Martin Splitt from the Google Search Relations team said on Twitter that if a page is indexed that means it was rendered. He added that page refreshes are also fully rendered by Google when indexed.
He wrote on Twitter, “If it (a page) gets indexed, it was rendered. All pages (minus the obviously problematic ones, like 4xx/5xx etc) get rendered.” He said this is also for when Google refreshes the page in its index.
Here are those tweets:
From @patrickstox ‘s presentation:
Myth: Weeks To Render:
• All pages go through the renderer.
• The average wait time is 5 sec according to Google’s Martin Splitt.
• The 90th percentile is minutes, not weeks.
• Probably comes from pages not being prioritized for crawling.— Mike Blazer 🇺🇦 (@MikeBlazerX) August 28, 2023
Bullet point 1 is taken out of context here. If it gets indexed, it was rendered. All pages (minus the obviously problematic ones, like 4xx/5xx etc) get rendered.

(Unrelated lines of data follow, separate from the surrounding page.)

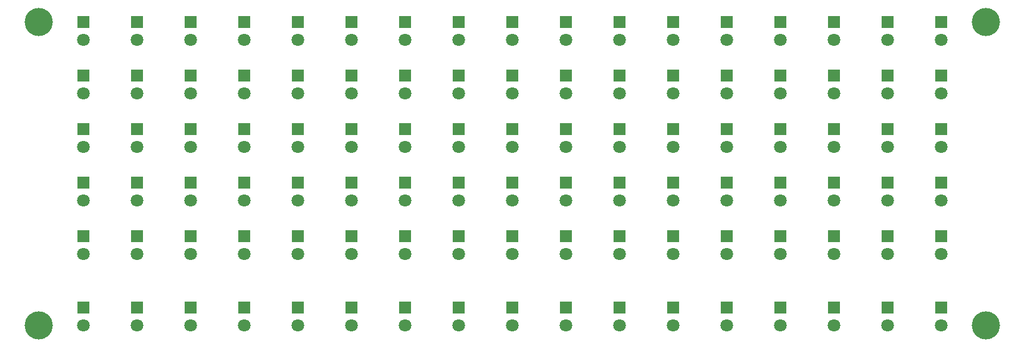
<source format=gbs>
G04 #@! TF.GenerationSoftware,KiCad,Pcbnew,8.0.5*
G04 #@! TF.CreationDate,2024-09-27T15:57:36+03:00*
G04 #@! TF.ProjectId,SuperClockMatrix,53757065-7243-46c6-9f63-6b4d61747269,rev?*
G04 #@! TF.SameCoordinates,Original*
G04 #@! TF.FileFunction,Soldermask,Bot*
G04 #@! TF.FilePolarity,Negative*
%FSLAX46Y46*%
G04 Gerber Fmt 4.6, Leading zero omitted, Abs format (unit mm)*
G04 Created by KiCad (PCBNEW 8.0.5) date 2024-09-27 15:57:36*
%MOMM*%
%LPD*%
G01*
G04 APERTURE LIST*
%ADD10R,1.800000X1.800000*%
%ADD11C,1.800000*%
%ADD12C,4.000000*%
G04 APERTURE END LIST*
D10*
X134620000Y-73660000D03*
D11*
X134620000Y-76200000D03*
D10*
X73660000Y-66040000D03*
D11*
X73660000Y-68580000D03*
D10*
X157480000Y-73660000D03*
D11*
X157480000Y-76200000D03*
D10*
X149860000Y-91440000D03*
D11*
X149860000Y-93980000D03*
D12*
X201930000Y-50800000D03*
D10*
X119380000Y-58420000D03*
D11*
X119380000Y-60960000D03*
D10*
X187960000Y-81280000D03*
D11*
X187960000Y-83820000D03*
D10*
X104140000Y-58420000D03*
D11*
X104140000Y-60960000D03*
D10*
X111760000Y-81280000D03*
D11*
X111760000Y-83820000D03*
D10*
X157480000Y-50800000D03*
D11*
X157480000Y-53340000D03*
D10*
X88900000Y-66040000D03*
D11*
X88900000Y-68580000D03*
D10*
X180340000Y-58420000D03*
D11*
X180340000Y-60960000D03*
D10*
X96520000Y-91440000D03*
D11*
X96520000Y-93980000D03*
D10*
X172720000Y-81280000D03*
D11*
X172720000Y-83820000D03*
D10*
X165100000Y-81280000D03*
D11*
X165100000Y-83820000D03*
D10*
X81280000Y-91440000D03*
D11*
X81280000Y-93980000D03*
D10*
X172720000Y-58420000D03*
D11*
X172720000Y-60960000D03*
D10*
X104140000Y-66040000D03*
D11*
X104140000Y-68580000D03*
D10*
X119380000Y-50800000D03*
D11*
X119380000Y-53340000D03*
D10*
X187960000Y-66040000D03*
D11*
X187960000Y-68580000D03*
D10*
X165100000Y-58420000D03*
D11*
X165100000Y-60960000D03*
D10*
X127000000Y-58420000D03*
D11*
X127000000Y-60960000D03*
D10*
X180340000Y-66040000D03*
D11*
X180340000Y-68580000D03*
D10*
X187960000Y-50800000D03*
D11*
X187960000Y-53340000D03*
D10*
X88900000Y-73660000D03*
D11*
X88900000Y-76200000D03*
D10*
X73660000Y-91440000D03*
D11*
X73660000Y-93980000D03*
D10*
X172720000Y-66040000D03*
D11*
X172720000Y-68580000D03*
D10*
X157480000Y-81280000D03*
D11*
X157480000Y-83820000D03*
D10*
X73660000Y-58420000D03*
D11*
X73660000Y-60960000D03*
D10*
X195580000Y-58420000D03*
D11*
X195580000Y-60960000D03*
D10*
X96520000Y-81280000D03*
D11*
X96520000Y-83820000D03*
D10*
X180340000Y-50800000D03*
D11*
X180340000Y-53340000D03*
D10*
X88900000Y-58420000D03*
D11*
X88900000Y-60960000D03*
D10*
X119380000Y-66040000D03*
D11*
X119380000Y-68580000D03*
D10*
X180340000Y-73660000D03*
D11*
X180340000Y-76200000D03*
D10*
X134620000Y-66040000D03*
D11*
X134620000Y-68580000D03*
D12*
X201930000Y-93980000D03*
D10*
X127000000Y-66040000D03*
D11*
X127000000Y-68580000D03*
D10*
X165100000Y-73660000D03*
D11*
X165100000Y-76200000D03*
D10*
X134620000Y-91440000D03*
D11*
X134620000Y-93980000D03*
D10*
X96520000Y-73660000D03*
D11*
X96520000Y-76200000D03*
D10*
X81280000Y-81280000D03*
D11*
X81280000Y-83820000D03*
D10*
X149860000Y-81280000D03*
D11*
X149860000Y-83820000D03*
D10*
X165100000Y-50800000D03*
D11*
X165100000Y-53340000D03*
D10*
X172720000Y-50800000D03*
D11*
X172720000Y-53340000D03*
D10*
X111760000Y-66040000D03*
D11*
X111760000Y-68580000D03*
D10*
X104140000Y-73660000D03*
D11*
X104140000Y-76200000D03*
D10*
X127000000Y-81280000D03*
D11*
X127000000Y-83820000D03*
D10*
X180340000Y-81280000D03*
D11*
X180340000Y-83820000D03*
D10*
X127000000Y-73660000D03*
D11*
X127000000Y-76200000D03*
D10*
X111760000Y-58420000D03*
D11*
X111760000Y-60960000D03*
D10*
X195580000Y-73660000D03*
D11*
X195580000Y-76200000D03*
D10*
X81280000Y-73660000D03*
D11*
X81280000Y-76200000D03*
D10*
X88900000Y-50800000D03*
D11*
X88900000Y-53340000D03*
D10*
X157480000Y-91440000D03*
D11*
X157480000Y-93980000D03*
D10*
X195580000Y-50800000D03*
D11*
X195580000Y-53340000D03*
D10*
X149860000Y-66040000D03*
D11*
X149860000Y-68580000D03*
D10*
X149860000Y-50800000D03*
D11*
X149860000Y-53340000D03*
D10*
X134620000Y-58420000D03*
D11*
X134620000Y-60960000D03*
D10*
X195580000Y-66040000D03*
D11*
X195580000Y-68580000D03*
D10*
X142240000Y-50800000D03*
D11*
X142240000Y-53340000D03*
D10*
X157480000Y-66040000D03*
D11*
X157480000Y-68580000D03*
D10*
X172720000Y-73660000D03*
D11*
X172720000Y-76200000D03*
D10*
X96520000Y-58420000D03*
D11*
X96520000Y-60960000D03*
D10*
X119380000Y-91440000D03*
D11*
X119380000Y-93980000D03*
D12*
X67310000Y-93980000D03*
D10*
X149860000Y-58420000D03*
D11*
X149860000Y-60960000D03*
D10*
X195580000Y-81280000D03*
D11*
X195580000Y-83820000D03*
D10*
X81280000Y-66040000D03*
D11*
X81280000Y-68580000D03*
D10*
X142240000Y-73660000D03*
D11*
X142240000Y-76200000D03*
D10*
X172720000Y-91440000D03*
D11*
X172720000Y-93980000D03*
D10*
X165100000Y-91440000D03*
D11*
X165100000Y-93980000D03*
D10*
X81280000Y-50800000D03*
D11*
X81280000Y-53340000D03*
D10*
X187960000Y-58420000D03*
D11*
X187960000Y-60960000D03*
D10*
X119380000Y-73660000D03*
D11*
X119380000Y-76200000D03*
D10*
X187960000Y-73660000D03*
D11*
X187960000Y-76200000D03*
D10*
X73660000Y-50800000D03*
D11*
X73660000Y-53340000D03*
D10*
X134620000Y-50800000D03*
D11*
X134620000Y-53340000D03*
D10*
X157480000Y-58420000D03*
D11*
X157480000Y-60960000D03*
D10*
X73660000Y-73660000D03*
D11*
X73660000Y-76200000D03*
D10*
X88900000Y-81280000D03*
D11*
X88900000Y-83820000D03*
D10*
X104140000Y-91440000D03*
D11*
X104140000Y-93980000D03*
D10*
X96520000Y-50800000D03*
D11*
X96520000Y-53340000D03*
D10*
X142240000Y-58420000D03*
D11*
X142240000Y-60960000D03*
D10*
X187960000Y-91440000D03*
D11*
X187960000Y-93980000D03*
D10*
X96520000Y-66040000D03*
D11*
X96520000Y-68580000D03*
D10*
X111760000Y-50800000D03*
D11*
X111760000Y-53340000D03*
D10*
X134620000Y-81280000D03*
D11*
X134620000Y-83820000D03*
D10*
X119380000Y-81280000D03*
D11*
X119380000Y-83820000D03*
D10*
X111760000Y-73660000D03*
D11*
X111760000Y-76200000D03*
D10*
X195580000Y-91440000D03*
D11*
X195580000Y-93980000D03*
D10*
X142240000Y-91440000D03*
D11*
X142240000Y-93980000D03*
D10*
X104140000Y-50800000D03*
D11*
X104140000Y-53340000D03*
D10*
X142240000Y-81280000D03*
D11*
X142240000Y-83820000D03*
D12*
X67310000Y-50800000D03*
D10*
X165100000Y-66040000D03*
D11*
X165100000Y-68580000D03*
D10*
X81280000Y-58420000D03*
D11*
X81280000Y-60960000D03*
D10*
X127000000Y-91440000D03*
D11*
X127000000Y-93980000D03*
D10*
X73660000Y-81280000D03*
D11*
X73660000Y-83820000D03*
D10*
X127000000Y-50800000D03*
D11*
X127000000Y-53340000D03*
D10*
X104140000Y-81280000D03*
D11*
X104140000Y-83820000D03*
D10*
X88900000Y-91440000D03*
D11*
X88900000Y-93980000D03*
D10*
X149860000Y-73660000D03*
D11*
X149860000Y-76200000D03*
D10*
X142240000Y-66040000D03*
D11*
X142240000Y-68580000D03*
D10*
X180340000Y-91440000D03*
D11*
X180340000Y-93980000D03*
D10*
X111760000Y-91440000D03*
D11*
X111760000Y-93980000D03*
M02*

</source>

— Martin Splitt (@g33konaut) August 29, 2023
Yep.
— Martin Splitt (@g33konaut) August 29, 2023
Are there other exceptions outside of 4xx/5xx server status error codes? Well, maybe. Gary Illyes from Google said on occasion Google might index before rendering some news content. But often the time it takes for Google to then render it after it was indexed, is super short and probably not noticeable.